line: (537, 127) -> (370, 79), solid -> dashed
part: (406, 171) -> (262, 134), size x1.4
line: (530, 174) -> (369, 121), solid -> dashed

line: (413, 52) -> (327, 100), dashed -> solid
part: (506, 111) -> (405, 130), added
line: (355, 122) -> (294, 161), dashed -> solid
# # # # #
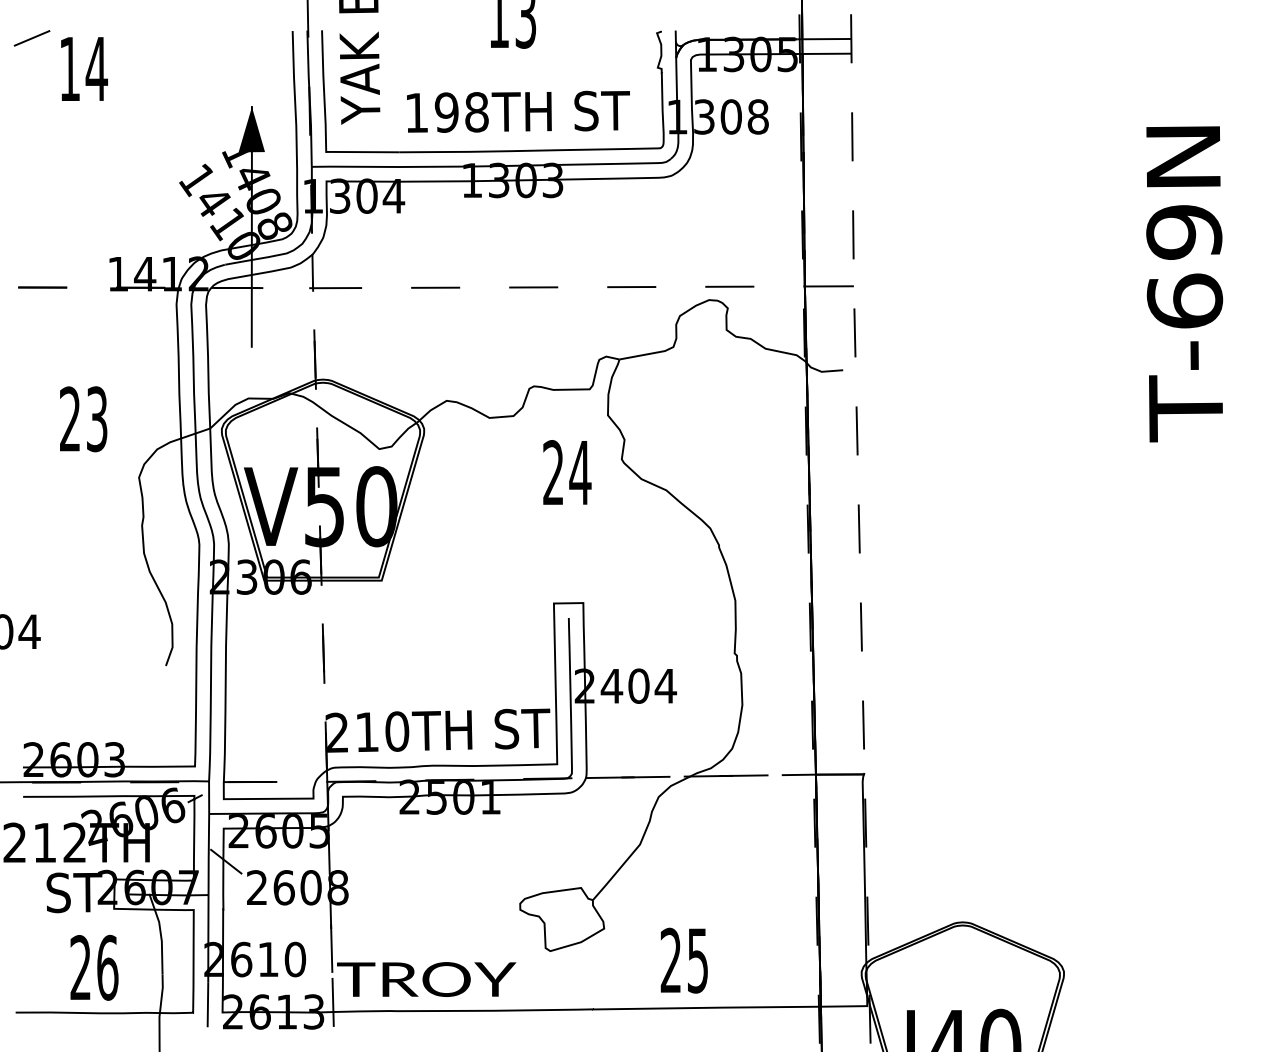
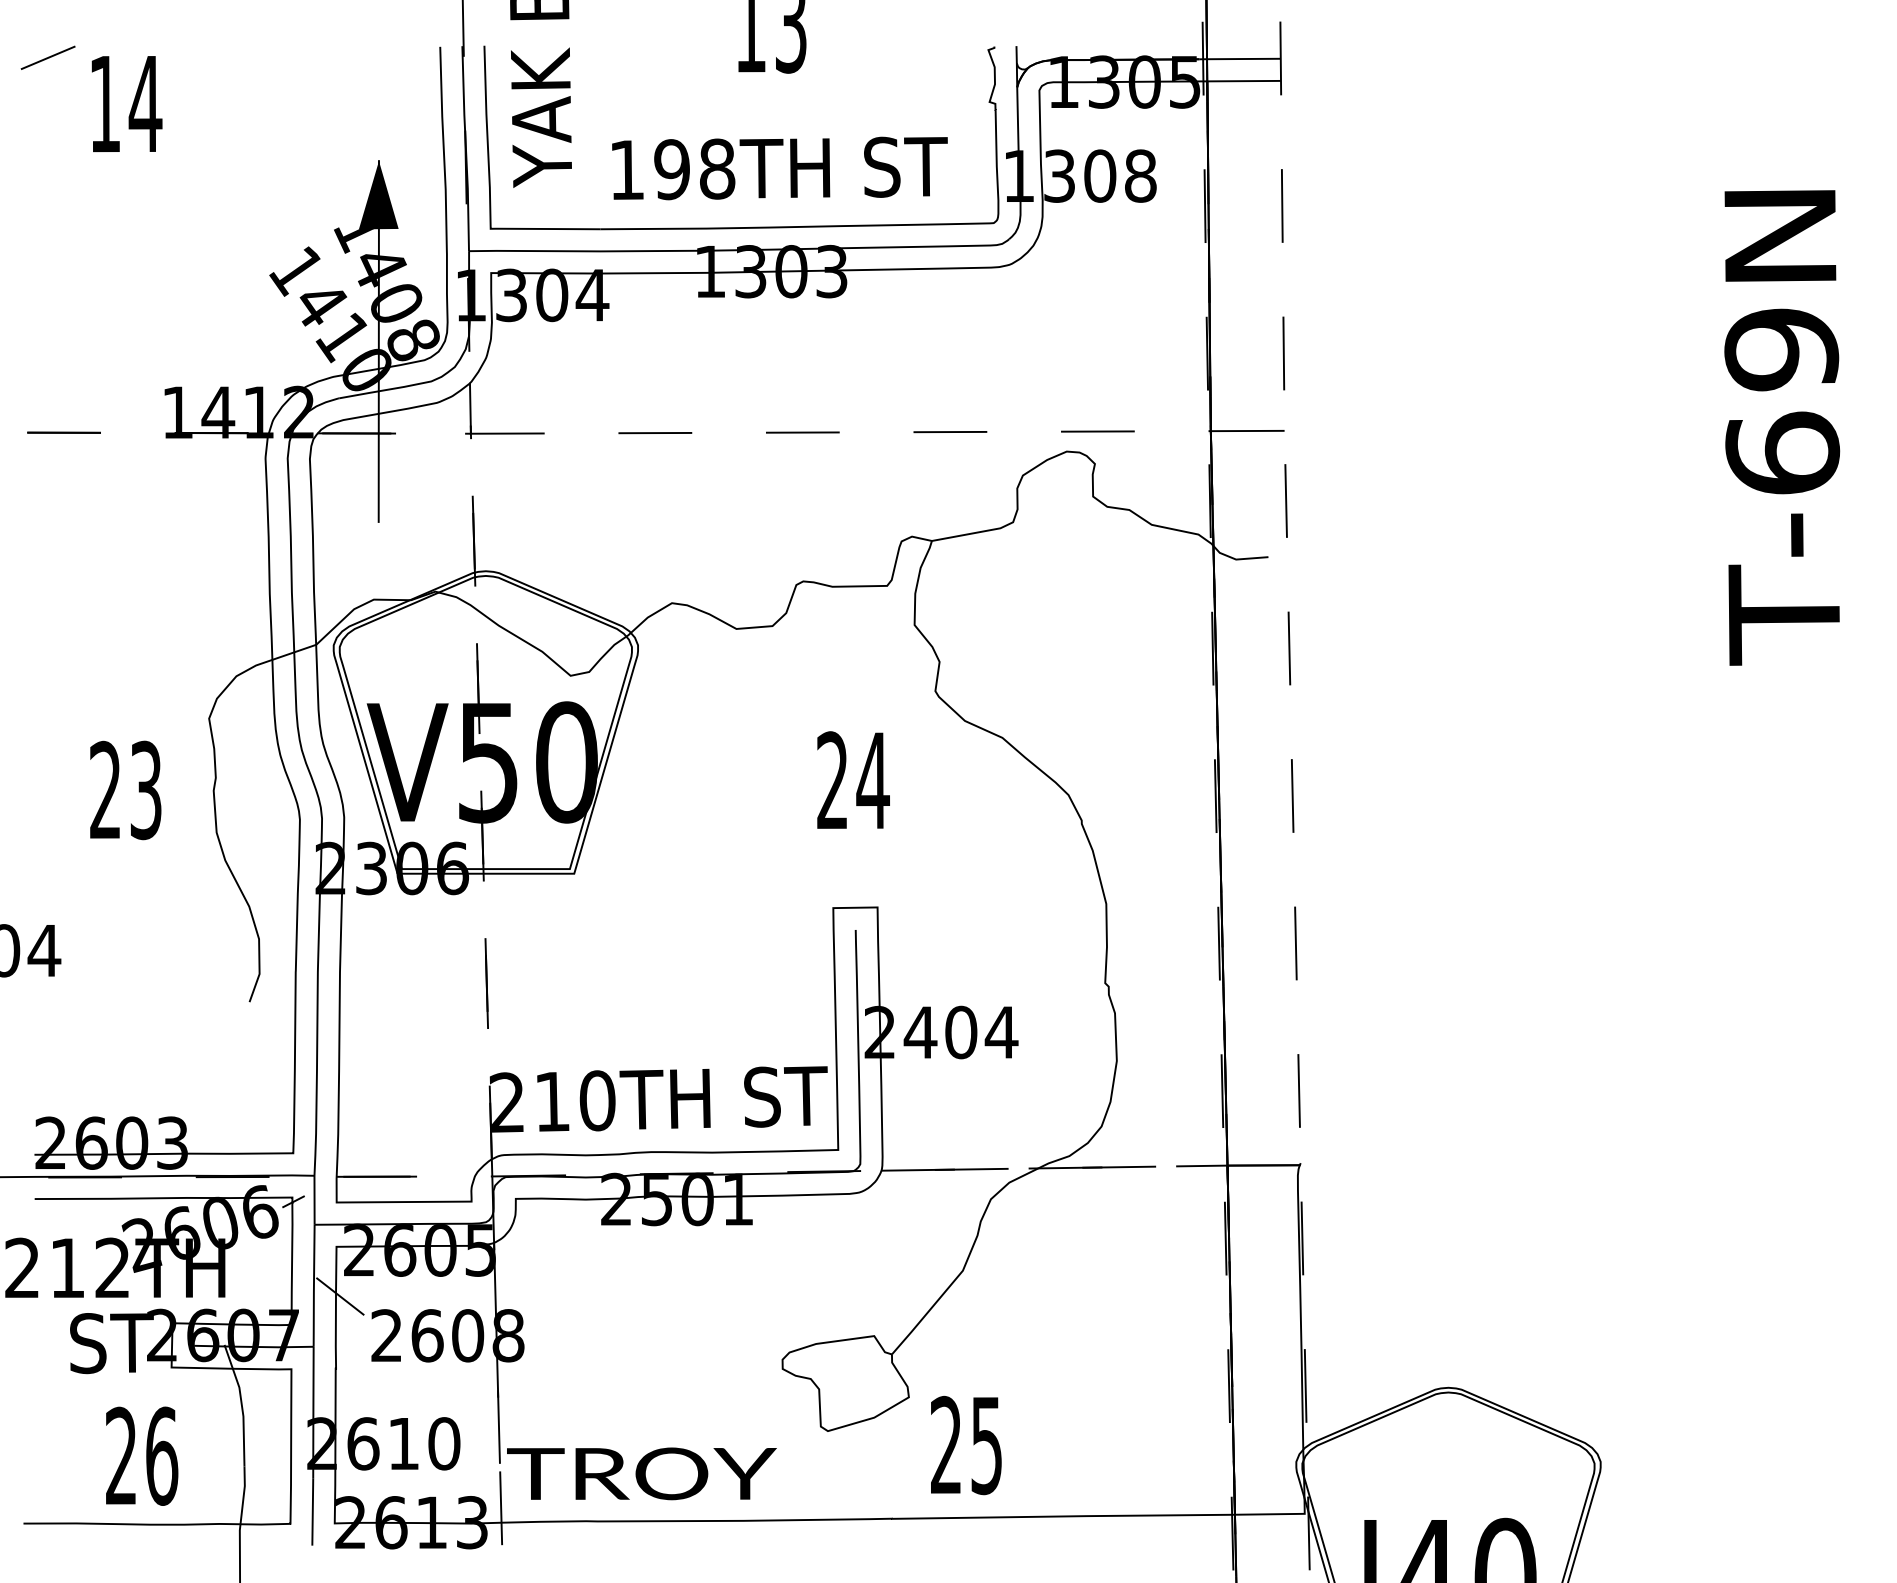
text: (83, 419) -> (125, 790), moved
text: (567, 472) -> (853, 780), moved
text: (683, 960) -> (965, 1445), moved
# # # # #
EXERCISE GOAL — For the listing above, print only the lines starting at the line containing "part: (506, 111) -> (405, 130), added" and ending at the line containing "line: (355, 122)", exactly, both included.

COMPLETED TASK —
part: (506, 111) -> (405, 130), added
line: (355, 122) -> (294, 161), dashed -> solid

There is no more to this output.